I know that a lot of men in this space are genuinely confused because they feel like they DO value women, and they don’t understand how their cultures might communicate otherwise. But pastors – culture isn’t built by what you say on a stage on Sunday and it isn’t always built (believe it or not) by your specific and individual values.

It’s built by the patterns that establish meaning. It’s built by the chorus of voices in leadership, that rise together to boycott the SBC because of the involvement of a female pastor, and in the same week rise together to offer their love and support for the leader being removed from leadership for abuse of power. It’s the leaders in the community speaking out on the ‘dangers’ of ‘Wonder Woman’ and the public lamenting for the days in which ‘men were men’ and women were…(legally allowed to be raped by their husbands?).

Pastors – you’re not John McCarthur and you aren’t responsible for his thoughts.  But make no mistake – culture is built by your silence in the wake of his words.

Oh church. Let us repent for our participation in cultural systems that have communicated lies.

Me too.  That also goes for this girl who is learning-to-walk-by-faith-not-fear and learning-to-risk-not-belonging and learning-to-take-responsibility-for-pain-I-didn’t-intend-to-cause-but-did.

Who is working on #rebuilding.

5 thoughts on “Some words on women.

  1. “The women I see in my counseling office each week – they are mostly confused about whether or not God actually thinks they matter and are equal. They are wrestling with what their purpose is as a woman if they are single. They are unsure where they fit. …If distinctness is a core doctrine for you, then it better lead to culture that clearly has a unique place for women. You better be able to answer the question of how a woman’s distinct design adds value and how that plays out functionally. (And the answer to that question better apply to single, childless or unmarried women.) …Pastors – you’re not John McCarthur and you aren’t responsible for his thoughts. But make no mistake – culture is built by your silence in the wake of his words.”
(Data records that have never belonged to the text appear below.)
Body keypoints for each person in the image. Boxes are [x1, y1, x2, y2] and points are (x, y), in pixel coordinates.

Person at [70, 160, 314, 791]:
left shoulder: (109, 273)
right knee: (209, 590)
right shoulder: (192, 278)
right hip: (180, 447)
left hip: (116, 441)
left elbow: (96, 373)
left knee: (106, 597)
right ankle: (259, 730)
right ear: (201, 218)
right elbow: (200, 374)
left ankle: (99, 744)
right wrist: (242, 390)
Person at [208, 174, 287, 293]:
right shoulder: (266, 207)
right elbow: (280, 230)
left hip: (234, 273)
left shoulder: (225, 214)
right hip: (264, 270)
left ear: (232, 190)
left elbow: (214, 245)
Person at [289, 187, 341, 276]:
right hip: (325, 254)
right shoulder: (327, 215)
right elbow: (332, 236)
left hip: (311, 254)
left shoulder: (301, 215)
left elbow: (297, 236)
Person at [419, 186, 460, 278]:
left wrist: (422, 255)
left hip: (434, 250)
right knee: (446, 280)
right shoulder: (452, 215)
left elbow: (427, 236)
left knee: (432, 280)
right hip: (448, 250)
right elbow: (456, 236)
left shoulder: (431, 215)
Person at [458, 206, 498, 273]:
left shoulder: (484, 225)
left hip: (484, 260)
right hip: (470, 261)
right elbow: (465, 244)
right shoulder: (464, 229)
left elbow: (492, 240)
    YES!! I love all of this, and I’m thankful you articulated it so well.

  2. Thank you so so much for writing these words. I feel like they put tangible explanation to things I have and do deeply experience and feel. Thanks, Fabs.

    Women are aching to be truly valued and empowered to be partners in kingdom work in many churches. And thank you for articulating that voicing these areas of brokenness is not being unfaithful to the gospel, but rather we cannot be faithful to the gospel if we do not. Lord, let it be.

  3. You probably don’t remember our short conversation in a classroom at Austin High right after I left my position at the church. We were sitting in student desks near the middle of the room.

    You are articulating so beautifully sentiments I could not express but desperately wanted you to be aware of on your way in the door. I’m sorry I couldn’t do more to illuminate the path you were on. But you’ve found your way. Gracefully.

    Thank you for your words, always.